This dissertation extensively investigates applications of optics in bioresearch and introduces a series of developments in novel optical technology. The developed techniques include optics-based particle manipulation; nanophotonic, device-based gas-sensing; and optical imaging.
Fine control and the inherently remote capability of light technologies allow for enormous potential in every facet of modern advanced technologies. By exploiting these advantages and employing the observable photons as information carriers, the optical techniques developed in the physical sciences are now rapidly finding numerous important applications in the research fields of biology, medicine, and soft matters. Some examples are optical manipulation, sensing, and imaging. I have worked on the technological developments to solve issues faced in this interdisciplinary field.

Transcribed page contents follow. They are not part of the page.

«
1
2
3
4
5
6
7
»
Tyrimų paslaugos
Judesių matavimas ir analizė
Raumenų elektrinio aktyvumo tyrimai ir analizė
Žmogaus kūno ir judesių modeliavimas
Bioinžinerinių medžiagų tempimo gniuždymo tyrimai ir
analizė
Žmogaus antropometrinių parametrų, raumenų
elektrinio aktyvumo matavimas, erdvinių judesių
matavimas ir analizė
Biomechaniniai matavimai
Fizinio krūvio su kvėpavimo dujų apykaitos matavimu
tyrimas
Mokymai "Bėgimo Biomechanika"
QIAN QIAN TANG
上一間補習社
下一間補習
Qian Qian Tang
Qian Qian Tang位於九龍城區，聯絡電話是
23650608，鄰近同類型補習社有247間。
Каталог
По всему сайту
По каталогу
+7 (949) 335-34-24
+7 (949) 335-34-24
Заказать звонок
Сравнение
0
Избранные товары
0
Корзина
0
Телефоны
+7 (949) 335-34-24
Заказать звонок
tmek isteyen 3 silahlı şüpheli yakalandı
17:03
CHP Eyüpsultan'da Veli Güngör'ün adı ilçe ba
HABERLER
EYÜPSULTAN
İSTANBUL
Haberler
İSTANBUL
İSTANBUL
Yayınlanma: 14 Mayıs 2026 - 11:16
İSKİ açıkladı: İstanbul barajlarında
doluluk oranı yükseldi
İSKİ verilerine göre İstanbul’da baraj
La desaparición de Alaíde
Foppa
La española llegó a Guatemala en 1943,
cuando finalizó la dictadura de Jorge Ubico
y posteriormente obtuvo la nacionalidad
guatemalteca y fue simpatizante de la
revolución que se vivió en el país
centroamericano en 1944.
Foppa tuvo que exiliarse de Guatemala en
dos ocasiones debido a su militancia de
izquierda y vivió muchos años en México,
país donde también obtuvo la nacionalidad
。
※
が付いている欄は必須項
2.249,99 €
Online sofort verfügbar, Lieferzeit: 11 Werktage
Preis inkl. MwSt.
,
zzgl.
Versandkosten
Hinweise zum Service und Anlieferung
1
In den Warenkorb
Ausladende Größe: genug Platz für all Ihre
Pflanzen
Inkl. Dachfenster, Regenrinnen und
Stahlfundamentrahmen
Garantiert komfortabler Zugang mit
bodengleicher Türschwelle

This thesis consists of four chapters. The first chapter serves as a brief introduction to each research field of optical manipulation, sensing, and imaging, encompassing the research of this PhD work. Chapter 2 describes three novel, optics-based techniques to manipulate nanoscopic objects: lipid integrated optoelectronic tweezers, optoelectrophoresis in nanofluidic scales, and the plasmonic Brownian Ratchet. Chapter 3 reports the development of a novel explosive gas sensor utilizing an actively excited plasmon nanocavity. Chapter 4 introduces two novel microscopy techniques: the nanowire-based backscattering interference contrast microscope and the axial plane optical microscope. The first of these two reveals the Brownian motion of the anisotropic colloids near a wall, and the latter finds its applications in three-dimensional biological tissue imaging and fluidic lithography.